Nissan hat laut der Zeitung "The Chronicle" zwei neue Modelle für die größte britische Autofabrik in Sunderland eingeplant, darüber hinausreichende Entscheidungen aber aufgeschoben. "Wenn die Wettbewerbsfähigkeit nicht gegeben ist, wird es einen Rückzug geben. Der mag eine Weile dauern, aber es wird ihn geben", ergänzte Ghosn.

Airbus: Zukunft gefährdet

Auch nach Angaben von Siemens wird ein EU-Ausstieg ohne Abkommen den Betrieben und Arbeitsplätzen im Vereinigten Königreich schaden. Siemens hat etwa 15.000 Beschäftigte im Land. Die Produkte reichen von Gasturbinen bis zu medizinischen Geräten. Airbus hatte im Fall eines harten Brexits ohne Abkommen mit dem Teil-Rückzug aus Großbritannien gedroht. "Einfach ausgedrückt gefährdet ein Szenario ohne Deal direkt die Zukunft von Airbus im Vereinigten Königreich", erklärte der Leiter der Verkehrsflugzeug-Produktion, Tom Williams. Falls das Land den Binnenmarkt und die Zollunion unvermittelt verlasse, würde dies zu einer "«schweren Störung und Unterbrechung" der Produktion führen.

Auch in der Finanzbranche wird die Ungeduld spürbarer. Die Bank of America kündigte kürzlich an, sie werde drei führende Mitarbeiter nach Paris versetzen, 125 sollen nach Dublin gehen. Barclays will Medienberichten 50 Jobs nach Frankfurt verlegen. Insgesamt wird befürchtet, dass bis zu 75.000 Arbeitsplätze bei Banken und Versicherungen in Großbritannien verloren gehen könnten.

Boris Johnson: Alles Mumpitz?

Ob die Brexit-Hardliner im Kabinett den Bossen zuhören? Außenminister Boris Johnson soll darauf angesprochen mit einem Kraftausdruck reagiert haben, der mit "Scheiß auf die Wirtschaft" übersetzt werden kann.

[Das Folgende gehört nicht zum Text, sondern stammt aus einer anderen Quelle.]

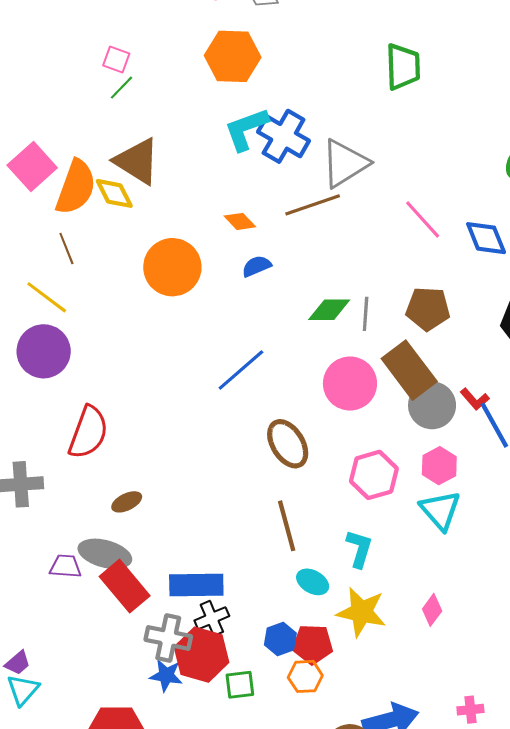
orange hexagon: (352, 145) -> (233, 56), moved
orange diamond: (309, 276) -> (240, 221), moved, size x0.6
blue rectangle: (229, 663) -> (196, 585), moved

Er nennt die Sorgen der Konzerne gern "Mumbo Jumbo", was so viel wie "Mumpitz" bedeutet.

Sein Kabinettskollege, der Schatzkanzler Philip Hammond, dürfte das komplett anders sehen. Am Freitag könnte sich zeigen, wer von beiden am längeren Hebel sitzt. Dann will das Kabinett sich auf einen Plan für die Nach-Brexit-Zeit einigen. Klarer Bruch mit Brüssel - oder eine möglichst enge Partnerschaft? Spekulationen, May könnte nun doch eine enge Anbindung an die EU suchen, haben das Brexit-Lager misstrauisch gemacht. Denn sicher ist nur eines: Die Uhr tickt, und am 29. März 2019 wird Großbritannien aus der EU ausscheiden, mit Abkommen oder ohne.

Schlittert das Land im kommenden Jahr ohne Abkommen aus der EU, wäre auch die bereits verabredete Übergangsphase von knapp zwei Jahren hinfällig. Am Brexit-Tag würde Chaos ausbrechen. Zölle müssten eingeführt werden, Warenkontrollen an den Grenzen wären nötig. Ein Szenario, für das weder die britischen Zollbehörden noch ihre Kollegen auf dem Kontinent gerüstet wären.